Il pensiero va all’inceneritore di Roncigliano per il quale i
progettisti dichiaravano che non produceva ceneri!!!!!!!
(1)La tariffa omnicomprensiva per impianti ≤ 1 MWe è di 28 eurocent/kWh: Biomasse e biogas da biomasse sono tutte equiparate; l’incentivazione economica NON è influenzata dall’eventuale classificazione come “rifiuto” ai sensi della normativa ambientale.
(2)Lo Studio preliminare ambientale è stato condotto dalla SAIM s.r.l. per
conto della Volsca aggiornando un precedente studio del prof. G.M.
Baruchello, ben noto per una sua relazione tecnica “idilliaca” sul
progetto di inceneritore a Roncigliano ritenuto innocuo e senza consumi
di acqua!!!!!!!!
(3)Studio preliminare ambientale (pag.41) ”

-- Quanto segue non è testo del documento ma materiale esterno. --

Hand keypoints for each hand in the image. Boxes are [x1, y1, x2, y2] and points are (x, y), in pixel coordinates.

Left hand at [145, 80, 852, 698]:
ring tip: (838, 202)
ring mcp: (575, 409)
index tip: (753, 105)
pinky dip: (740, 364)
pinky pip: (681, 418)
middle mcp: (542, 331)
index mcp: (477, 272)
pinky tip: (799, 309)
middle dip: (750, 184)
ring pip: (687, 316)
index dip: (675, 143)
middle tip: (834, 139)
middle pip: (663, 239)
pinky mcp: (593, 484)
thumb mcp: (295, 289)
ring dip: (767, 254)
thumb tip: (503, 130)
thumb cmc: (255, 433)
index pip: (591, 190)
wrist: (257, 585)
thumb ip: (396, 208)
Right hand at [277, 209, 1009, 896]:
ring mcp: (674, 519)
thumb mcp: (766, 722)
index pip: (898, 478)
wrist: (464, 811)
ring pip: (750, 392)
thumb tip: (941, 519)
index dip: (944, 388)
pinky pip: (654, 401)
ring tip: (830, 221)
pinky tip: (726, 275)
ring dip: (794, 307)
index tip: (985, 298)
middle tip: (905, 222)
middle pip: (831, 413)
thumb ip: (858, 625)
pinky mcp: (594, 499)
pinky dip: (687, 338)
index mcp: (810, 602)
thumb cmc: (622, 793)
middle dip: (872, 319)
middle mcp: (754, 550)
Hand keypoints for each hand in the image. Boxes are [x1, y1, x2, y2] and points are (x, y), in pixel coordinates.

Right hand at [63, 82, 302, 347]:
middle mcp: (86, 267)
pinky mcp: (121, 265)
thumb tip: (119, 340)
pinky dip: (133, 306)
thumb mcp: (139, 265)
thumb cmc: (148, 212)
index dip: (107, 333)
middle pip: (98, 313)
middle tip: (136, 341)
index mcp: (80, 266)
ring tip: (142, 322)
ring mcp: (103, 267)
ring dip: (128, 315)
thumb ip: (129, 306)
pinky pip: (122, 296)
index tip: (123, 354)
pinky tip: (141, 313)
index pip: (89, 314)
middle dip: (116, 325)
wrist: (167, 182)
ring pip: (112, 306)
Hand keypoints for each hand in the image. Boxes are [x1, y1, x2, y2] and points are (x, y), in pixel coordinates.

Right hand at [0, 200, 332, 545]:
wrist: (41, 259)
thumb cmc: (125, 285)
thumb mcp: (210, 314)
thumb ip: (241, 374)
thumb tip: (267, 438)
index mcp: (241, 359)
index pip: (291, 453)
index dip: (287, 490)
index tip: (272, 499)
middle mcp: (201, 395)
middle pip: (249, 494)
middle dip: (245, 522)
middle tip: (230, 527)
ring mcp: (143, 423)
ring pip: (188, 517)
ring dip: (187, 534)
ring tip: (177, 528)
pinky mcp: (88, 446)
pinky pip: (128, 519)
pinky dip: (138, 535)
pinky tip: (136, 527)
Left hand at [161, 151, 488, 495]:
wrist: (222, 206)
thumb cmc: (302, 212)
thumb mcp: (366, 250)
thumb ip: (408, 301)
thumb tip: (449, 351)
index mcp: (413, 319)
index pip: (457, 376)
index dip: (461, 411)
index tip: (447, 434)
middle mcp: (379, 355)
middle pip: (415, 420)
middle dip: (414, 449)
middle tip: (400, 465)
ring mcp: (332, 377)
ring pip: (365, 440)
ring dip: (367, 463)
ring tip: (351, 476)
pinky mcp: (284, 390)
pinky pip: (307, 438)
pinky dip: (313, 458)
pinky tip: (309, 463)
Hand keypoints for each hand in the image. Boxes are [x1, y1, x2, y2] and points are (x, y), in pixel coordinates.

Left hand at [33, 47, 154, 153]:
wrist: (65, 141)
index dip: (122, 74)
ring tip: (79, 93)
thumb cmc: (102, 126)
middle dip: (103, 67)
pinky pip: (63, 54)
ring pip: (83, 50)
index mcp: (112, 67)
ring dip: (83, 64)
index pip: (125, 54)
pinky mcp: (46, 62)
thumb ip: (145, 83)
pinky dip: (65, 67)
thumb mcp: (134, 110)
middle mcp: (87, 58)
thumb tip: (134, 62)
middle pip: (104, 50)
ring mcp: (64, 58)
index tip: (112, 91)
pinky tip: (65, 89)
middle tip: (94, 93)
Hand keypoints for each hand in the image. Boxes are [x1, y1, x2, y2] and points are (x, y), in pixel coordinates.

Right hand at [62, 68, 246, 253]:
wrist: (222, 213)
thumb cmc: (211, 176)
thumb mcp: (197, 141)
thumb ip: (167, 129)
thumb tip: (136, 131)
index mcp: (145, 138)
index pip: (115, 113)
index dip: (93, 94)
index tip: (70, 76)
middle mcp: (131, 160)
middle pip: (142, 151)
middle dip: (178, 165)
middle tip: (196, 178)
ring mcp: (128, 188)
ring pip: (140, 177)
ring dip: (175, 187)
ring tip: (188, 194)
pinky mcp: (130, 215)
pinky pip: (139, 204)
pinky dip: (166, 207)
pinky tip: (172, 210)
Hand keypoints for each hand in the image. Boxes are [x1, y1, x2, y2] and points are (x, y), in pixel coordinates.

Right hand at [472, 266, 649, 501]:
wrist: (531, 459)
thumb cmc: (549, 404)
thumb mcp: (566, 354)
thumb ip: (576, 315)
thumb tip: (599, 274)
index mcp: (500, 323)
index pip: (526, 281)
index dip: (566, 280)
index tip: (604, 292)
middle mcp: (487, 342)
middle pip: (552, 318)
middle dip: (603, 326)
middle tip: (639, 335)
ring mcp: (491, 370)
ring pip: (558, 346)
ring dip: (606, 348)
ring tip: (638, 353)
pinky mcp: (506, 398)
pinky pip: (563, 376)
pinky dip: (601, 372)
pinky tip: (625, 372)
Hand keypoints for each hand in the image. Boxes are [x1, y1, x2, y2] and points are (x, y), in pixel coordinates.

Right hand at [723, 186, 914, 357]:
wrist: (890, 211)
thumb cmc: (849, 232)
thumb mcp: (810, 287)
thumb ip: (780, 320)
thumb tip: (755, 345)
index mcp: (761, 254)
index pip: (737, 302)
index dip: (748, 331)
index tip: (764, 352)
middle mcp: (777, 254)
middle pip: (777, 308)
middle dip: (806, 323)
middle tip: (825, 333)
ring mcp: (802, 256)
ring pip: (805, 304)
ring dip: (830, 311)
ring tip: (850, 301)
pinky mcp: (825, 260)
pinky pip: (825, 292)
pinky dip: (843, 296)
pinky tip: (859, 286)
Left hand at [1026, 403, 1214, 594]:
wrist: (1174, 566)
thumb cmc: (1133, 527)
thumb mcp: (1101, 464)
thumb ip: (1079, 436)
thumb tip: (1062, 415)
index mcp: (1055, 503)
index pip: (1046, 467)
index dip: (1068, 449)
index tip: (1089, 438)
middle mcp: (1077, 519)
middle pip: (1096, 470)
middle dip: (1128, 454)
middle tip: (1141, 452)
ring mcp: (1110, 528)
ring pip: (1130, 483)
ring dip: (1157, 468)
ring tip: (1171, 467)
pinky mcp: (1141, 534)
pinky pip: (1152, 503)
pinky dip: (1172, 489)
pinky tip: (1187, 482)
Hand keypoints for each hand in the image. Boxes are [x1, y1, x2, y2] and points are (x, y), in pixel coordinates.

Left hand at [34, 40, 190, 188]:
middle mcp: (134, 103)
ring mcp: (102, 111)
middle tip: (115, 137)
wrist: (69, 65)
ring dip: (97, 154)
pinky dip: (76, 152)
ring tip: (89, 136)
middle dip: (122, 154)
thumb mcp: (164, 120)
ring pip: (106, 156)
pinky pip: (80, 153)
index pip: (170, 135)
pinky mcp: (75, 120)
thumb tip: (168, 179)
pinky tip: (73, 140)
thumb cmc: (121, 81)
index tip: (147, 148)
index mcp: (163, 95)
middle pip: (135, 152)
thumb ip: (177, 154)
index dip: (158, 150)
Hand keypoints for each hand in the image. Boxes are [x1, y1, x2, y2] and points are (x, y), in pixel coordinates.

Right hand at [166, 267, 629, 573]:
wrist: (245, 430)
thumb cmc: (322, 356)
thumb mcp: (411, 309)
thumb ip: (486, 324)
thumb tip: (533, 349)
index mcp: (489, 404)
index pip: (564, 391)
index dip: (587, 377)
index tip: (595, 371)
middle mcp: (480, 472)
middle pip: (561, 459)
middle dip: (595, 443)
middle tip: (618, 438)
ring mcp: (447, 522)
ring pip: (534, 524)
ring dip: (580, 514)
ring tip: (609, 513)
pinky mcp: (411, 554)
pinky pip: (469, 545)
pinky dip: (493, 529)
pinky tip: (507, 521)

Come già riportato, per quel che riguarda il processo aerobico si
differenzia il ciclo in funzione della tipologia di rifiuto trattato.
F.O.S.
Per
tale materiale è prevista una permanenza minima, in biotunnel, di 21
giorni, per l’igienizzazione e la parziale stabilizzazione della
sostanza organica. Durante questo periodo il materiale rimarrà ad una
temperatura superiore ai 55° C per almeno 3 giorni consecutivi. Al
termine dei 21 giorni la pala gommata svuoterà il biotunnel, avviando il materiale stabilizzato in discarica come ricopertura.
F.O.R.S.U.
Per
ciclo trattante esclusivamente F.O.R.S.U. è previsto un trattamento
complessivo di giorni pari a 62 di cui 24 in biotunnel ed i restanti in
platea areata di maturazione.”
Riferimenti
XI Conferenza Nazionale sul Compostaggio - riduzione di compost e biogas da biomasse - Rimini 28 Ottobre 2009.
Biogas e Compost da rifiuti organici selezionati - Consorzio Italiano Compostatori.